Would the same happen if we use "sample"?
How do each 1 of them exactly work?


Re: Problem getting sample records using "top"


i think your spool space must be increase

Teradata strongly recommends that you give sufficient space to DBC to be used as spool.
There are two ways to do this: set aside permanent space to remain unused or create an empty
database to hold the space.

The advantage of creating a database to hold spool space means that
space will always be set aside and available for spool usage and will not be mixed with the
space allocated for DBC.

Reserving a specific amount of space from your total space in DBC helps ensure the entire
system will run smoothly and properly because if DBC runs out of spool space, you may run
into some problems with performance, unsuccessful queries, or user logon.

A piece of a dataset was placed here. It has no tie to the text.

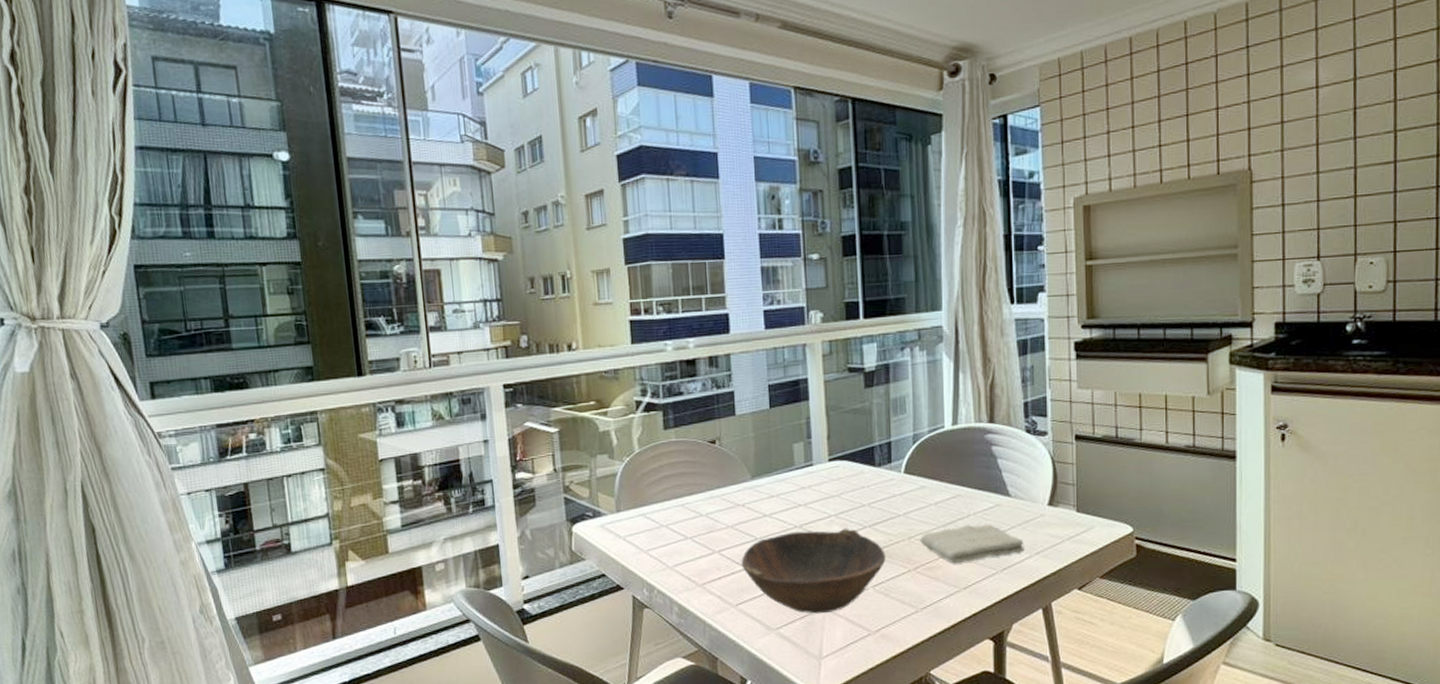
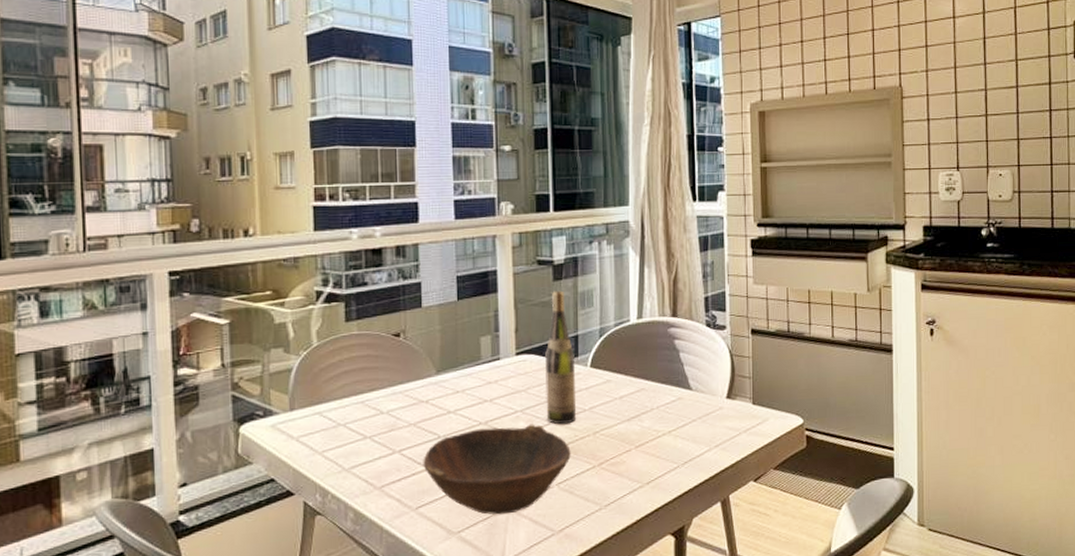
wine bottle: none [857,397,891,529] -> present [544,290,577,425]
washcloth: present [920,524,1024,564] -> none [605,417,704,459]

Re: Problem getting sample records using "top"

Thanks for the reply.
But what if we don't have the privilege to increase the spool space. The DBAs are reluctant to do so.
Is there any work around?

Re: Problem getting sample records using "top"

Have you tried SAMPLE?

While TOP is designed for speed it may be overloading a single (or a couple) AMP causing your spool to skew by going to a few AMPs to get the data. SAMPLE would almost certainly be an all AMP operation and you may find a more even spool distribution but will sacrifice speed due to the statistical nature of SAMPLE.

ROW_NUMBER() would also work but as an OLAP function with an ORDER BY it will probably be fairly CPU intensive.

Re: Problem getting sample records using "top"

Thanks! I guessed so.
We were apprehensive using SAMPLE considering that our table had around 20M records.